On Aug. 22, Cletus addresses his first letter to Ensign Rosemary McCann. The two were married in Omaha at St. John’s Church on Aug. 14.

Returning to duty in Seattle, Cletus writes that among the back slaps and congratulations, his friends ask him “How many points do you have?” referring to the Navy’s accumulated point system used to discharge sailors as the war effort winds down. Because Cletus and Rosemary were married Aug. 14 — the day before an Aug. 15 deadline — he received an extra 10 points — enough to go home.

Over the next several weeks, through the surrender of Japan in September, Cletus’ letters are filled with excitement for their lives together. As censorship relaxes, the letters become more tender, and Cletus begins signing them as “Smoke Eyes” and calling Rosemary “Mrs. Smoke Eyes.” Their first vehicle together, he writes, will hopefully be “a car and not a small push-type buggy!”

The two would raise six children together, living up and down the East Coast and remaining married until Cletus’ death in June 2002. Rosemary would follow in 2008. Funeral services for both were held at St.
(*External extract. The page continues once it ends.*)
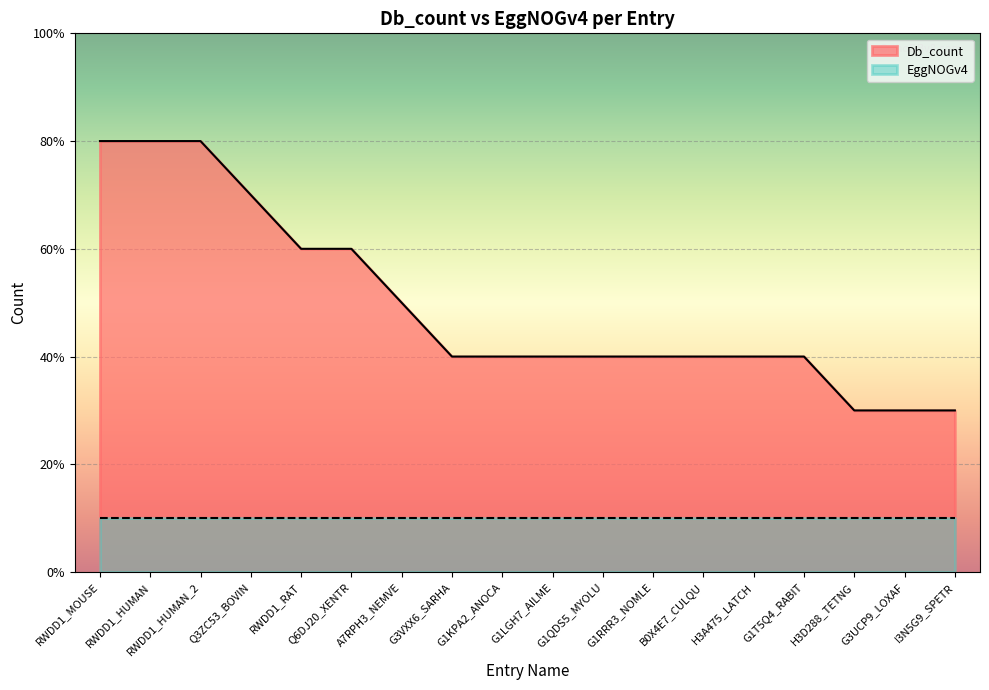

What is the greatest value displayed?

8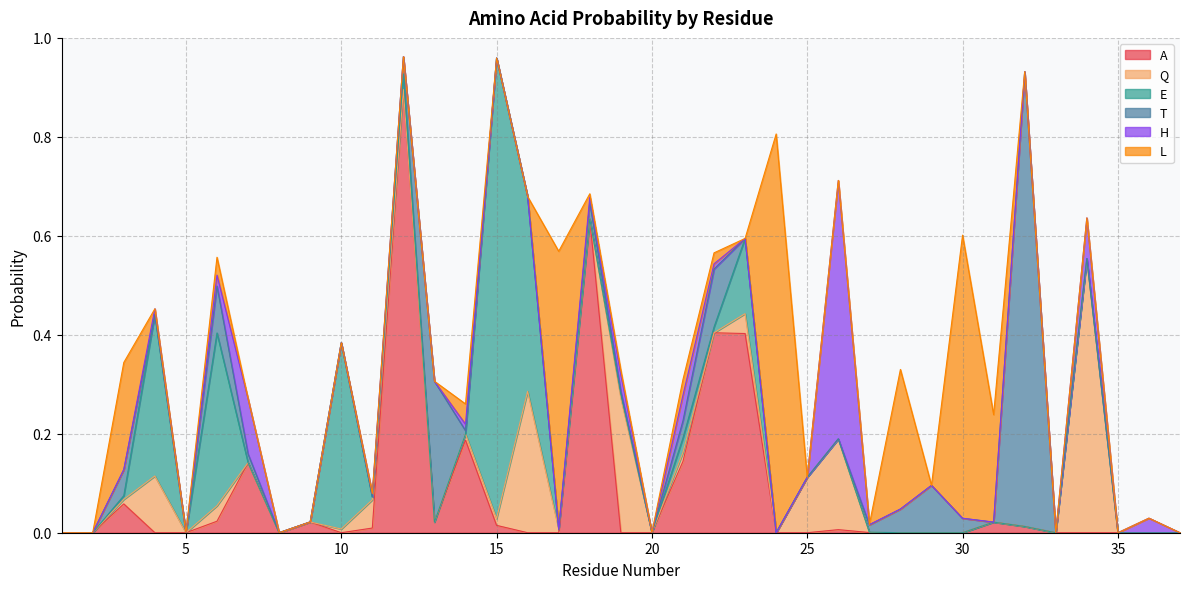

In T, how many points are higher than both neighbors (excluding endpoints)?

7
John’s. Home at last.

In September 1945, 10 days after Japan officially signed documents of surrender aboard the USS Missouri, Cletus wrote to his new bride, taking a moment to pause and ponder the whirlwind of the previous year.

“Just think what an eventful year this has been,” he writes, at once wistful and optimistic. “It started on 14 January and has been getting better all along. I think the years to come are going to be even better … Those long and peaceful years ahead.”